In the
middle of a global public health crisis, a leader’s No. 1 goal is to
stop the spread of the disease. But as grisly economic numbers stack up
and new data indicates infection rates may be leveling off, some
governments are also looking for ways to safely restart the economic
car.
- Keep in mind, this is like starting a 12-year-old Jag—you have to be very, very careful.
First, in the U.S.
On Saturday,
President Trump said he may convene a second coronavirus task force
that focuses on how to restart the economy.
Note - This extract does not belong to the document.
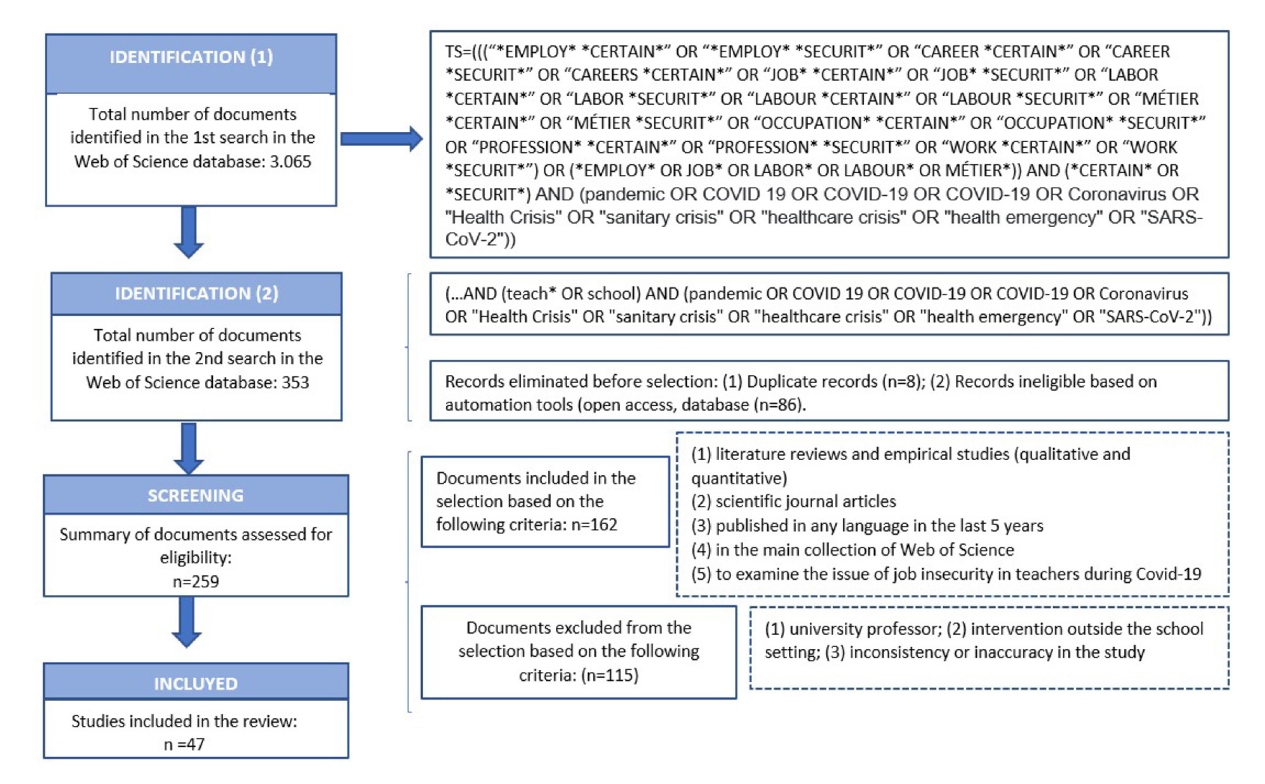
FIGURE1 PRISMA flowchart showing the steps in source identification and selection. Adapted from Thananusak (53) and Page et al.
Then yesterday, top economic
advisor Larry Kudlow told Politico the administration may reopen the economy in the next four to eight weeks.
- On Fox News, Kudlow pointed to New York, the U.S. epicenter, where some numbers show the outbreak may be turning a corner.
- New deaths in the state
had their largest single-day increase yesterday. But infection rates and
hospitalizations are hovering around the same level.
Hoping to
leave his PowerPoint days behind, Gov. Andrew Cuomo has gathered a group
of confidants who are reportedly consulting with medical and economic
experts to determine how to get New York's rusty gears turning again.
Across the Atlantic
Some Vitamin D-deprived governments in Europe are already cracking the door open.
Western Europe's biggest petroleum-producing nation, Norway, will reopen schools and universities on April 27. Service businesses that require personal contact will resume gradually.
- Norway reacted to the
threat of coronavirus early on, and got results. Its new infection rate
peaked at 425/day, and that’s been wrestled down to just over 100.
Across the North Sea, Germany is planning a slow economic revival that would work in tandem with measures to keep the virus from spreading.
Bottom line:
All of this hinges on one key variable: widely available testing, which
the U.S. is still behind on. As they get people back to work,
governments need the ability to ensure it’s the economy that gets
restarted, not the outbreak.
+ While we're here: Wuhan, the Chinese city where the coronavirus originated, is now officially out of lockdown.